Он говорил медленно, грустно, устремив глаза в землю. Немного спустя он поднял взор на Петрусю:
— Ты могла вылечить меня от этой болезни, но не хотела! — прибавил он.
Женщина, успокоенная его ласковым голосом, а может быть, тронутая его грустью, спокойно ответила, не прерывая своей работы:
— Видно, не судьба!.. Но какое у тебя несчастье? Напрасно ты жалуешься и гневишь господа бога! Чего тебе нехватает? Изба и хозяйство у тебя порядочное… жена и дитя есть… Вот благодарил бы бога и был бы доволен… если бы только хотел…
— Это правда! — возразил Степан, — такая хорошая жена и такой здоровый, сильный сын! Будет он когда-нибудь работником в помощь мне! Эх!
В его голосе звучала грубая, но мучительная ирония; он засмеялся и выругался, но потихоньку, чтобы не испугать женщину, которая в первый раз за долгое время захотела с ним говорить.
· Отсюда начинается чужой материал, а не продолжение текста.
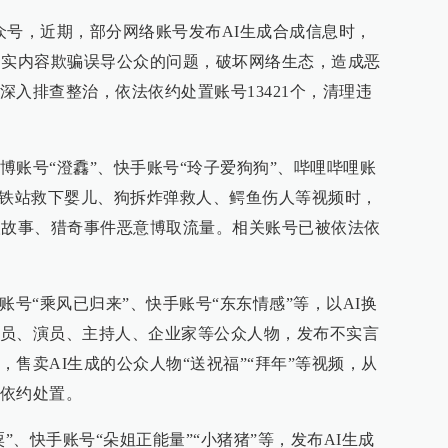
公众号，近期，部分网络账号发布AI生成合成信息时，
不实内容欺骗误导公众的问题，破坏网络生态，造成恶
深入排查整治，依法依约处置账号13421个，清理违
博账号“澄馫”、快手账号“玲子爱狗狗”、哔哩哔哩账
高铁站救下婴儿、狗拆炸弹救人、鳄鱼伤人等视频时，
人故事、猎奇事件恶意博取流量。相关账号已被依法依
博账号“乘风已归来”、快手账号“东东情感”等，以AI换
员、演员、主持人、企业家等公众人物，发布不实言
售卖AI生成的公众人物“送祝福”“拜年”等视频，从
依约处置。
”、快手账号“朵姐正能量”“小猪猪”等，发布AI生成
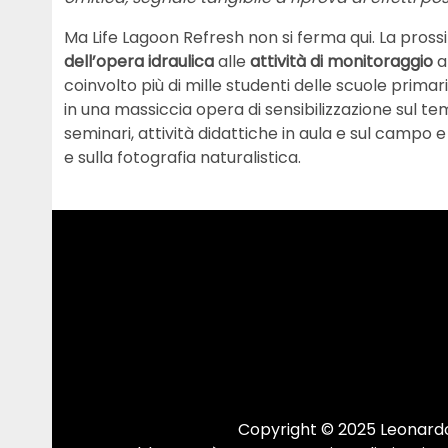
Ma Life Lagoon Refresh non si ferma qui. La pros
dell’opera idraulica
alle
attività di monitoraggio
a
coinvolto più di mille studenti delle scuole prima
in una massiccia opera di sensibilizzazione sul t
seminari, attività didattiche in aula e sul campo 
e sulla fotografia naturalistica.
Copyright © 2025 Leonardo.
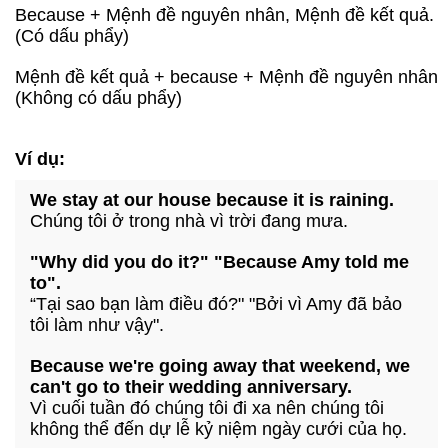
Because + Mệnh đề nguyên nhân, Mệnh đề kết quả.
(Có dấu phẩy)
Mệnh đề kết quả + because + Mệnh đề nguyên nhân
(Không có dấu phẩy)
Ví dụ:
We stay at our house because it is raining.
Chúng tôi ở trong nhà vì trời đang mưa.
"Why did you do it?" "Because Amy told me
to".
“Tại sao bạn làm điều đó?" "Bởi vì Amy đã bảo
tôi làm như vậy".
Because we're going away that weekend, we
can't go to their wedding anniversary.
Vì cuối tuần đó chúng tôi đi xa nên chúng tôi
không thể đến dự lễ kỷ niệm ngày cưới của họ.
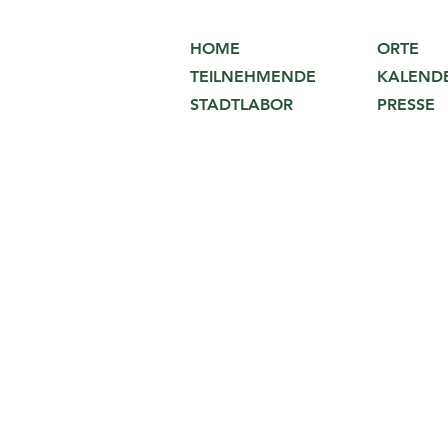
ORTE
HOME
KALEND
TEILNEHMENDE
PRESSE
STADTLABOR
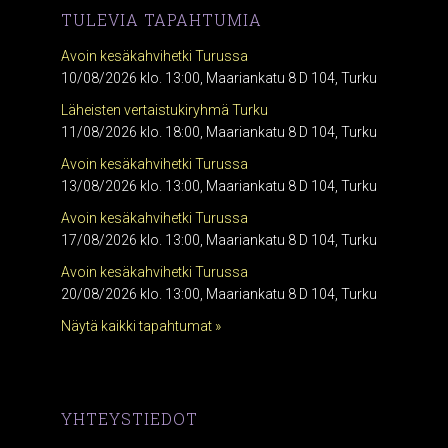
TULEVIA TAPAHTUMIA
Avoin kesäkahvihetki Turussa
10/08/2026 klo. 13:00, Maariankatu 8 D 104, Turku
Läheisten vertaistukiryhmä Turku
11/08/2026 klo. 18:00, Maariankatu 8 D 104, Turku
Avoin kesäkahvihetki Turussa
13/08/2026 klo. 13:00, Maariankatu 8 D 104, Turku
Avoin kesäkahvihetki Turussa
17/08/2026 klo. 13:00, Maariankatu 8 D 104, Turku
Avoin kesäkahvihetki Turussa
20/08/2026 klo. 13:00, Maariankatu 8 D 104, Turku
Näytä kaikki tapahtumat »
YHTEYSTIEDOT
— Правду тебе сказать, Петруся, — мне уж и хозяйство надоело. Для кого стараться и работать? Разве у меня полна хата детей? Одно только дитя, да и то такое, что только и прислушивайся: дышит оно еще или нет. И больше уж не будет. Жена мне не жена, — я на нее смотреть не хочу. Приду домой с поля, да и лягу, как собака, никому слова не сказавши. Хорошо еще, если та молчит, а то как прицепится со своей злостью или любовью, то сейчас и завоем оба, как два волка, когда их вместе запрут. Вот какое мое счастье… Люди смеются надо мной, как будто я уж какой-нибудь последний; а хозяйство мое скоро пойдет прахом… потому что ни к чему нет охоты, только бы свет проклинал!